World / China-Iran

An Iranian who now feels he is 'more Chinese'

By Yan Dongjie ( Updated: 2016-01-22 14:24

Pouya Amani says he does not know his compatriot Arash Estilaf, who has made a name for himself on Chinese television with his humor. In fact, Amani, 18, is probably even better known among Chinese TV audiences as a result of his appearances on reality shows.

Some of his fans even call him "the national little brother", and his Twitter-like weibo account has 370,000 followers; Estilaf's has 70,000.

"It feels really good that so many people in China call me brother, especially given that I'm an only child," says Amani, whose Chinese name is Puya.

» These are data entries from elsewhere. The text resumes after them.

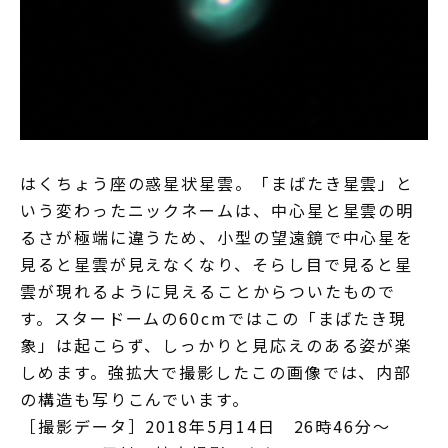
はくちょう座の惑星状星雲。「まばたき星雲」と
いう変わったニックネームは、中心星と星雲の明
るさが極端に違うため、小型の望遠鏡で中心星を
見ると星雲が見えなくなり、そらし目で見ると星
雲が現れるように見えることからついたもので
す。スタードームの60cmではこの「まばたき現
象」は起こらず、しっかりと見応えのある姿が楽
しめます。強拡大で撮影したこの画像では、内部
の構造も写りこんでいます。
［撮影データ］2018年5月14日 26時46分～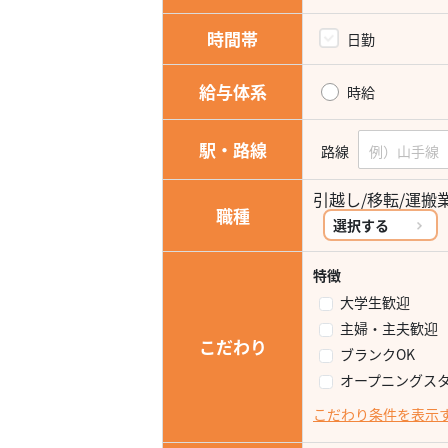
時間帯
日勤
給与体系
時給
駅・路線
路線
引越し/移転/運搬
職種
選択する
特徴
大学生歓迎
主婦・主夫歓迎
こだわり
ブランクOK
オープニングス
こだわり条件を表示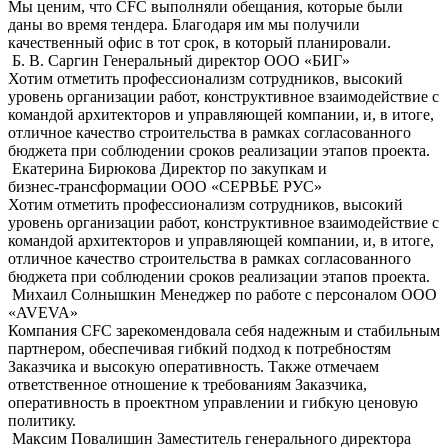
Мы ценим, что CFC выполняли обещания, которые были
даны во время тендера. Благодаря им мы получили
качественный офис в тот срок, в который планировали.
Б. В. Саргин
Генеральный директор OOO «БИГ»
Хотим отметить профессионализм сотрудников, высокий
уровень организации работ, конструктивное взаимодействие с
командой архитекторов и управляющей компании, и, в итоге,
отличное качество строительства в рамках согласованного
бюджета при соблюдении сроков реализации этапов проекта.
Екатерина Бирюкова
Директор по закупкам и
бизнес-трансформации ООО «СЕРВЬЕ РУС»
Хотим отметить профессионализм сотрудников, высокий
уровень организации работ, конструктивное взаимодействие с
командой архитекторов и управляющей компании, и, в итоге,
отличное качество строительства в рамках согласованного
бюджета при соблюдении сроков реализации этапов проекта.
Михаил Солнышкин
Менеджер по работе с персоналом ООО
«AVEVA»
Компания CFC зарекомендовала себя надежным и стабильным
партнером, обеспечивая гибкий подход к потребностям
Заказчика и высокую оперативность. Также отмечаем
ответственное отношение к требованиям Заказчика,
оперативность в проектном управлении и гибкую ценовую
политику.
Максим Повалишин
Заместитель генерального директора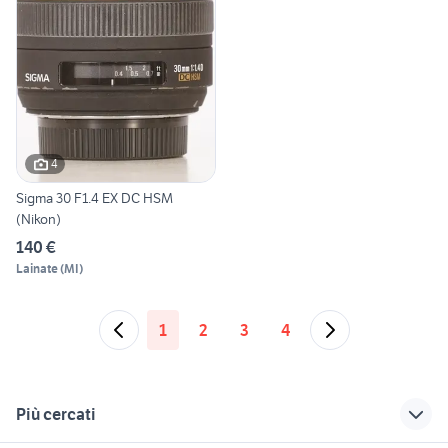
4
Sigma 30 F1.4 EX DC HSM
(Nikon)
140 €
Lainate
(
MI
)
1
2
3
4
Più cercati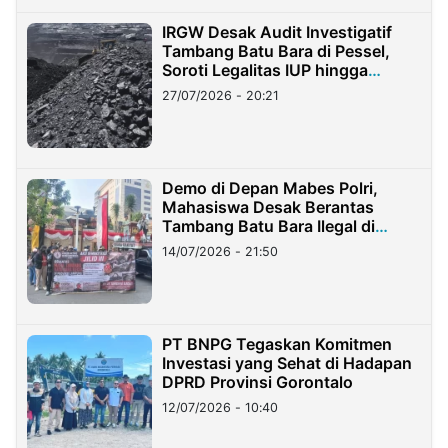
IRGW Desak Audit Investigatif
Tambang Batu Bara di Pessel,
Soroti Legalitas IUP hingga
Stockpile
27/07/2026 - 20:21
Demo di Depan Mabes Polri,
Mahasiswa Desak Berantas
Tambang Batu Bara Ilegal di
Lampung
14/07/2026 - 21:50
PT BNPG Tegaskan Komitmen
Investasi yang Sehat di Hadapan
DPRD Provinsi Gorontalo
12/07/2026 - 10:40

Amani moved to China with his parents, both international trading merchants, in 2009 after he completed high school in Iran when he was 12. After arriving, he enrolled in Liaoning Normal University in Dalian, Liaoning province, to study Chinese, as did his parents, in their 40s.

"The happiest and most interesting thing is that my parents and I were in the same class," Amani says. "It's funny when you see three Iranians, and from one family, too, seated at the front of a classroom, or together in an end-of-semester ceremony."

Amani says he excels in oral Chinese, his mother is good at Chinese writing and his father is the grammarian of the family.

In addition to becoming fluent in Chinese, Amani has mastered a couple of Chinese traditional entertainment skills with which he has impressed audiences: comic monologues, tongue twisters and a brand of humor particular to the city of Tianjin.

He first came to wide public attention in April 2015 when he became a host in A Bright World, a show on Jiangsu TV in which foreigners talk in Chinese on various subjects. He later appeared in several other TV shows, including Hello China on Guangzhou TV and Who's Still Standing? on Jiangsu TV.

In 2014, he took part in the Chinese Bridge language competition for foreign students, in which he finished fourth.

"I feel I'm more Chinese now, perhaps because I've eaten so much Chinese food," Amani says.

He hopes a Chinese media organization will open a TV channel in Persian (not in Iran, but in the language of Persian) one day so Iranians can learn more about China, he says.

"More and more people in Iran have begun to learn Chinese, especially over the past five years. The two countries have so much in common. We both like family get-togethers and events like Spring Festival – and Teheran has smog."